Я произносил всю эту чушь, не раздумывая над своими словами, не заботясь о смысле. Просто я уже хорошо понял, что доводы рассудка в этой игре не требуются. Важна интонация, внушение… Словом, я, кажется, усвоил пропагандистские принципы пресловутого доктора. В данном случае я достиг цели: Гейнц прислушивался, и видение «героической смерти» не особенно его вдохновляло.

– Конечно, – пробормотал он убито, – не все вернутся с поля…

– Ах, Гейнц, никто не вернется! – радостно подхватил я. – И в этом великая правда! Ведь именно это и есть условие победы! – Я говорил с таким напором, которому мог позавидовать по крайней мере парикмахер-политикер из «Золотого шара».

Гейнц заказал еще пива. Настроение у него упало. Он воспринимал все, не пытаясь как-то переработать его, взвесить, оценить. Реакция его была простейшая: услышал что-то неприятное, огорчился, не подумав даже усомниться или выставить контрдовод.

Сейчас он думал так: я его пожалел – значит, есть причина для жалости, теперь он уже сам себя жалел.

– Тебе хорошо, – вдруг сказал он, – тебя не призовут.

Это уже звучало по-людски, по крайней мере. Но я безжалостно отрубил:

– Что ж хорошего, если не можешь отдать жизнь за фюрера!

Гейнц согласился, но как-то кисло.

– Если ты очень захочешь, то найдешь способ… – неуверенно начал он.

– Только это и поддерживает меня! – ответил я и, не обнаружив на столе пепельницы, щелчком отправил окурок в урну, стоявшую в углу.

Гейнц машинально проследил за моим движением и сказал без интереса:

– Ты, наверное, хороший стрелок…

Я не ответил. Эти слова я где-то слышал совсем недавно. Они были адресованы не мне. Нет, не мне. А кому? Но где, где это было? «Он, наверное, хороший стрелок?…» И вслед за этими словами – стук затворяемой двери. Вспомнил! Все те же «Песочные часы»! Теперь на память пришли реплики, которые я тогда слышал сквозь дрему, – я был так измучен!
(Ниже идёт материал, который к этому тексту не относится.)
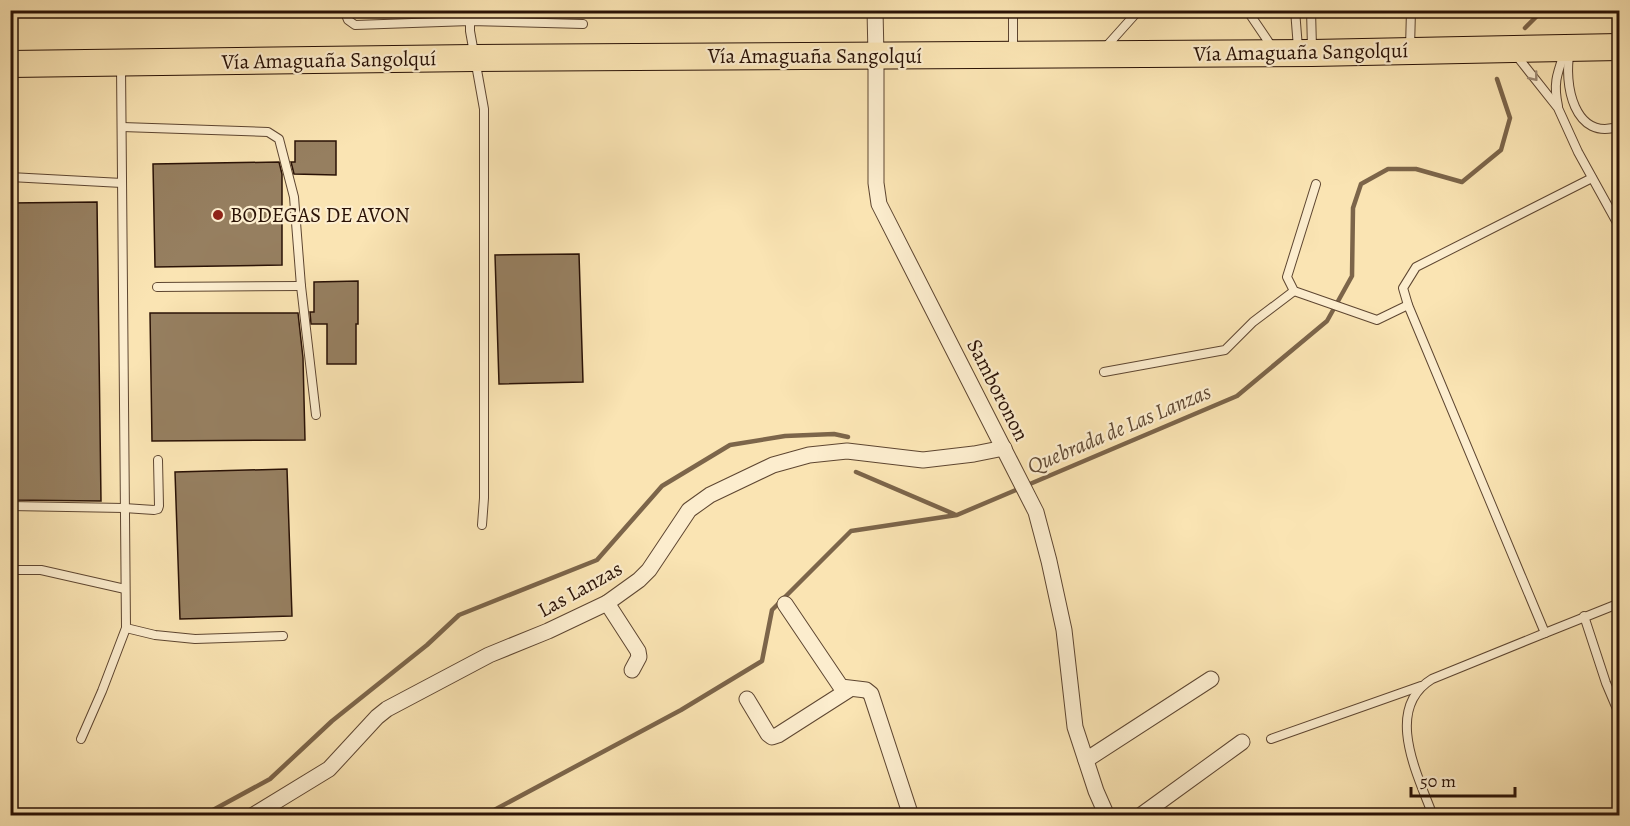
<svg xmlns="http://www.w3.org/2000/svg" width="1630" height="826" font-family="Alegreya,serif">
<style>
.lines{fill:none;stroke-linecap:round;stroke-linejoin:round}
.stream{stroke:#7c654a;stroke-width:4.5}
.building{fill:#967f60;stroke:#2a1206;stroke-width:1.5}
.service-casing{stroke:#5e4631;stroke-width:10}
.minor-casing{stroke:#5e4631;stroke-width:17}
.trunk-casing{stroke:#2a1206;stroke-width:28}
.service{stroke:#fcedce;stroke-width:8}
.minor{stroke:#fcedce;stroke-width:15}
.trunk{stroke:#fae4b3;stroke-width:26}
.oneway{stroke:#9e8a74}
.poi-dot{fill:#8f2418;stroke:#fcedce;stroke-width:2}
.labels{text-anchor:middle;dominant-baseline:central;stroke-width:4.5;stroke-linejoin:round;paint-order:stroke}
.street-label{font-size:21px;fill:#2a1206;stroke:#fcedce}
.poi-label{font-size:21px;fill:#2a1206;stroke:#fcedce;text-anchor:start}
.water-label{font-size:22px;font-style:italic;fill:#614a34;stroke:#fcedce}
</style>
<rect width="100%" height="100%" fill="#fae4b3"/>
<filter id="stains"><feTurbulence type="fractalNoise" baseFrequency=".00333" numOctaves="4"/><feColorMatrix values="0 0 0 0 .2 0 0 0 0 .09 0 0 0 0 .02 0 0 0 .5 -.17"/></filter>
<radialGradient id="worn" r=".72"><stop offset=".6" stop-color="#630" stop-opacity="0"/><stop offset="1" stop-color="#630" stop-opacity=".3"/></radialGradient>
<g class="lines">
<g class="stream">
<path d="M1525,28l18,-18"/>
<path d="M856,472l98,42"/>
<path d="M202,816l68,-37 62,-58 95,-76 32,-30 138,-55 65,-74 68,-41 55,-9 49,-2 14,3"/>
<path d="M483,816l198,-106 81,-49 10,-51 79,-79 106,-16 280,-119 90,-75 25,-45 1,-68 8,-24 27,-15h28l46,13 39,-32 9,-32 -13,-39"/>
</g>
</g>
<g class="building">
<path d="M295,141h41v34l-42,-1 -3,-12h4z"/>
<path d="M279,162l3,12v91l-127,2 -2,-103z"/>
<path d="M97,202l4,299 -91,-1v-297z"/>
<path d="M579,254l4,128 -84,2 -4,-129z"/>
<path d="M358,281v43h-2v40h-29v-40h-16l-1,-12h4v-30z"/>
<path d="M150,313h148l5,45 2,82 -153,1z"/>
<path d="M287,469l5,147 -112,3 -5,-147z"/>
</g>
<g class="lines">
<defs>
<g id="service">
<path d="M344,10l4,10 7,5 115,-4 113,3"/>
<path d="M470,10v21l14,78v389l-2,27"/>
<path d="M1247,10l25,37"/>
<path d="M1295,10l3,38"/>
<path d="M1311,10l1,38"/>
<path d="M1410,48l1,-38"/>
<path d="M1104,49l35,-39"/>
<path d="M1013,51v-41"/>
<path d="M1570,51c-7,32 4,92 50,75"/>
<path d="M1516,55l42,53 20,44 42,76"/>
<path d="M1558,106c-5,-23 -1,-32 7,-55"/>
<path d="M122,127l146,5 11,7 15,58 7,89 15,129"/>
<path d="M10,177l112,6"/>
<path d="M1316,184l-29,93 7,14 83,29 31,-15"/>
<path d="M157,287l144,-1"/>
<path d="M1104,372l121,-22 28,-28 41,-31"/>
<path d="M10,506l114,2 30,2 4,-1 1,-3 -1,-46"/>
<path d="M10,570h31l84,19"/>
<path d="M1584,616l22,67 14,33"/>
<path d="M126,628l29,7 40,4 88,-3"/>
<path d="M1545,633l75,-30"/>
<path d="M81,739l21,-48 24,-63 -5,-562"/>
<path d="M1271,739l150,-53"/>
<path d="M1433,816c-15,-41 -50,-107 -1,-137l113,-46 -137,-328 -5,-17 13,-21 176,-89"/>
</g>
<g id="minor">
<path d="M875,10l1,46v127l3,21 157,308 13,49 15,69 11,97 21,64 11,25"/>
<path d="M607,603l31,48 1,6 -7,13"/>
<path d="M785,604l56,83 25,3 5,4 40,122"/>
<path d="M747,699l21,35 4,3 6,-2 72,-46"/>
<path d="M1086,760l125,-81"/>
<path d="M252,816l77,-47 48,-52 10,-8 102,-54 59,-24 59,-28 32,-23 10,-10 40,-60 21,-15 63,-30 36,-10 38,-4 76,9 51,-6 30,-6"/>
<path d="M1140,816l102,-74"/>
</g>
<path id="trunk" d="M10,64l464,-6 838,-5 308,-6"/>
</defs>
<use href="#service" class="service-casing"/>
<use href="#minor" class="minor-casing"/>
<use href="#trunk" class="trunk-casing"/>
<use href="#service" class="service"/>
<use href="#minor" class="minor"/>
<use href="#trunk" class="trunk"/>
</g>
<defs><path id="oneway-chevron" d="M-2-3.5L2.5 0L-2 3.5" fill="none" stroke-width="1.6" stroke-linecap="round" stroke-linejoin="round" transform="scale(1.5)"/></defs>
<use class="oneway" href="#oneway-chevron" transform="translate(1534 77) rotate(51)"/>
<circle class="poi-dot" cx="218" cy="215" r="6"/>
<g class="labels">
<g class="street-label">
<text transform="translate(1301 52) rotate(-1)">Vía Amaguaña Sangolquí</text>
<text x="815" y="56">Vía Amaguaña Sangolquí</text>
<text transform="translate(329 60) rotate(-1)">Vía Amaguaña Sangolquí</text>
<text transform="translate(998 390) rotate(63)">Samboronon</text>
<text transform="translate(580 589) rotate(-29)">Las Lanzas</text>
</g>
<g class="poi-label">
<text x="230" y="215">BODEGAS DE AVON</text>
</g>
<g class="water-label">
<text transform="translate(1119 429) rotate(-23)">Quebrada de Las Lanzas</text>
</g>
</g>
<rect width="1630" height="826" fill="none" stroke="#fae4b3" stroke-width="36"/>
<rect x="12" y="12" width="1606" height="802" fill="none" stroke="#2a1206" stroke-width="3"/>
<rect x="18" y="18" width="1594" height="790" fill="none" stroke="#2a1206" stroke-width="1.5"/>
<path d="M1411 787v9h104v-9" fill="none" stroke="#2a1206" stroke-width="3"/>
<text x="1420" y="787" font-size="18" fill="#2a1206" stroke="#fcedce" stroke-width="4.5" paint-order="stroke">50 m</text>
<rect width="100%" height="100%" filter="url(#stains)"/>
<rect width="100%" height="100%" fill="url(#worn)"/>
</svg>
А хозяина я хорошо рассмотрел: он выглядел как итальянец, черные вьющиеся волосы и смуглое лицо. «А где ж найти такого, чтоб его повестка не брала?» – это хозяин, говорит он небрежно, просто чтоб поддержать разговор. И потом – о другом… Но дальше мне уже не надо! Мне теперь и этого вполне достаточно! Тем более что я вспоминаю – куски воспоминаний складываются в одно, словно клочки порванного письма, – еще было сказано об этом Максе, которого забрали в солдаты, что он «все мог»: и холодильник отладить, и арматуру освещения, – золотые руки… Так это все и я могу. И как раз меня «повестка не берет»…

Неизвестно почему, меня потянуло туда, – песочные часы, что ли, меня привлекали? То, что я там был с матерью? В этом я увидел какой-то знак судьбы? Но только я ни минуты уже не сомневался: предложить свои услуги, заменить Макса с его «золотыми руками»!

Мысль не успела вспыхнуть, как я уже привык к ней. Это я, Вальтер Занг. А что скажет Рудольф Шерер? Он одобрил: с точки зрения здравого смысла так и следует. Хороший ресторанчик «Песочные часы», и, кажется, хозяин – ничего! Я чуть было не сказал Гейнцу о своем намерении, – не потому, что хотел поделиться с ним. Просто мне надо было самому услышать, как это прозвучит: «Я пойду наниматься в заведение „Песочные часы“».